◆ TASK DESCRIPTION ◆
Pick up the mailing-list reply about jail support in the FreeBSD test suite right after its last line and keep writing it.

◆ PROVIDED TEXT ◆
==============================

Re: Add jail execution environment support to the FreeBSD test suite

From: Warner Losh <imp_at_bsdimp.com>
Date: Mon, 26 Feb 2024 20:25:08 UTC
On Mon, Feb 26, 2024 at 12:58 PM Igor Ostapenko <igor.ostapenko@pm.me>
wrote:

> On Friday, February 23rd, 2024 at 6:30 PM, Brooks Davis <
> brooks@freebsd.org> wrote:
> >
> > > 2 The Idea
> > >
> > > The idea is not new. A test could be running in a jail -- it provides
> the
> > > required isolation with minimum or zero effort from a test.
> >
> >
> > This generally sounds good. One minor concern I have is how this would
> > interact with the ability to run the test suite in a jail. This is
> > imperfectly supported today (IIRC ~350 failures on amd64), but it's
> > quite userful for testing sweeping userspace-only tests like libsys and
> > I'd love to see support expanded and improved (failures fixed or tests
> > skipped, poudriere jail support, etc).
> >
>
> Thanks for your consideration.
>
> As I understand it's a question to the specific tests, which needs revising
> and tuning for a non-prison0 case. I saw such issues with existing tests,
> frequently it was about jail restrictions. And by design, a root within a
> jail
> cannot alter restrictions of its parent jail, i.e. it's up to the creator
> of
> such jail. In contrast, execenv=jail asks Kyua to create a temporary jail
> for
> a test execution, and Kyua can be asked to configure it for the needs of a
> test via execenv_jail. But when Kyua itself is running within an existing
> jail
> then expectations of the test suite should be lifted a level above,
> especially for usual execenv=host based tests. Thus, it's out of Kyua's
> control to help with that. And this proposal does not change or improve
> this
> case.

==============================

◆ SOURCE MATERIAL ◆
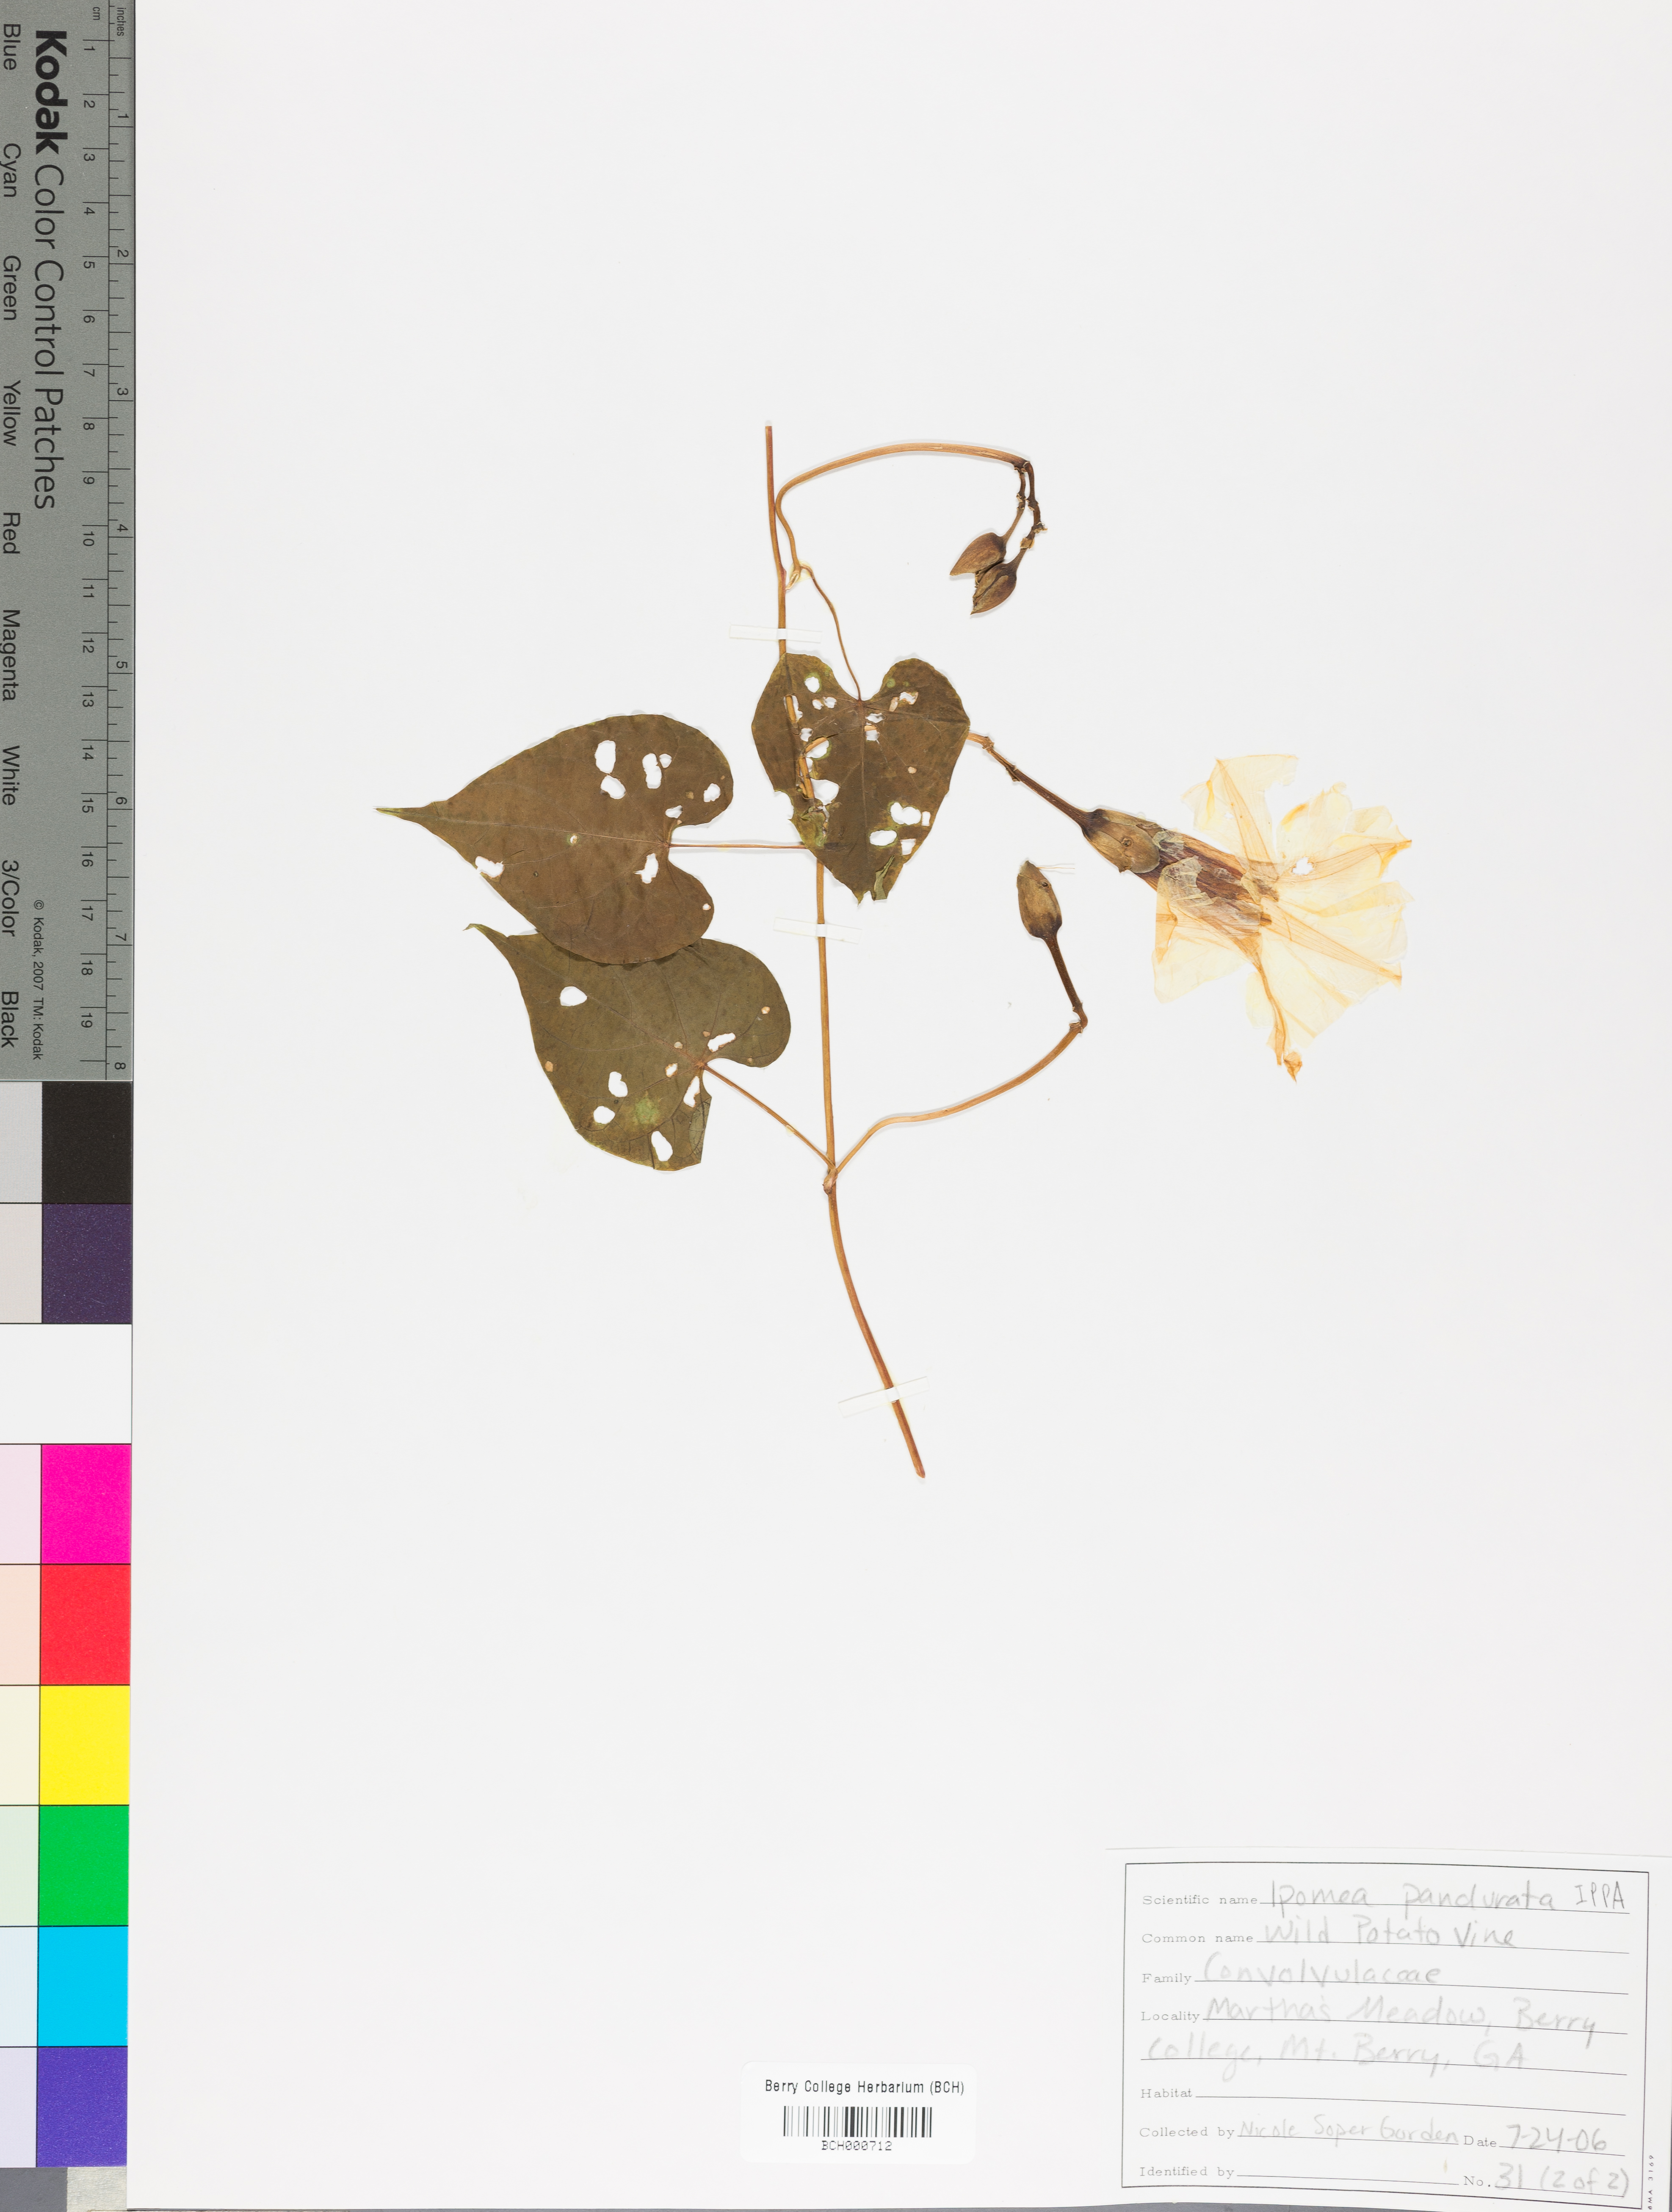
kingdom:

==============================

◆ ANSWER TO THIS TASK ◆
>
> Just a quick idea here. Probably, the test suite could help a creator of
> such
> jail above Kyua itself with its metadata. For example, a test is not
> intended
> to be run within a jail and it works fine if Kyua runs within prison0, but
> if
> Kyua itself runs in a jail it starts failing due to missing, for instance,
> allow.mlock allowence, see jail(8). A test could define
> execenv_jail="allow.mlock" metadata without asking for execenv=jail, i.e.
> it's
> like a hint for a non-prison0 case. And Kyua could aggregate and provide
> such
> information to ease creation of a jail above the Kyua itself.
>
> On the other end of the spectrum, we could think of a new feature of
> jail(8)
> to be able to ask it for a jail with maximum possible set of allowed
> things.
> Just thinking out loud.
>

So I run the test suite in jail too today. To test how well qemu user-mode
stuff
is working. I see closer to 800 failures IIRC... Some of these are easy
(like
all the geom tests that need /dev/md.ctl to create the md they test with),
but
others are harder and whack-a-mole: mknode tests, for example, will always
fail (at least with the default jail settings) and so should be fixed.
There's several
tests that would work in a native jail that would fail in a qemu jail
because the
system calls are missing, of which I think the jail system calls are in the
list...

I also run it on amd64 machines in a i386 jail and on aarch64 machines with
a armv7
jail too. But I've done it a lot less, and don't have good numbers for
doing that. I
suspect they will be slightly more than Brooks is seeing since our 32-bit
emulation
is imperfect.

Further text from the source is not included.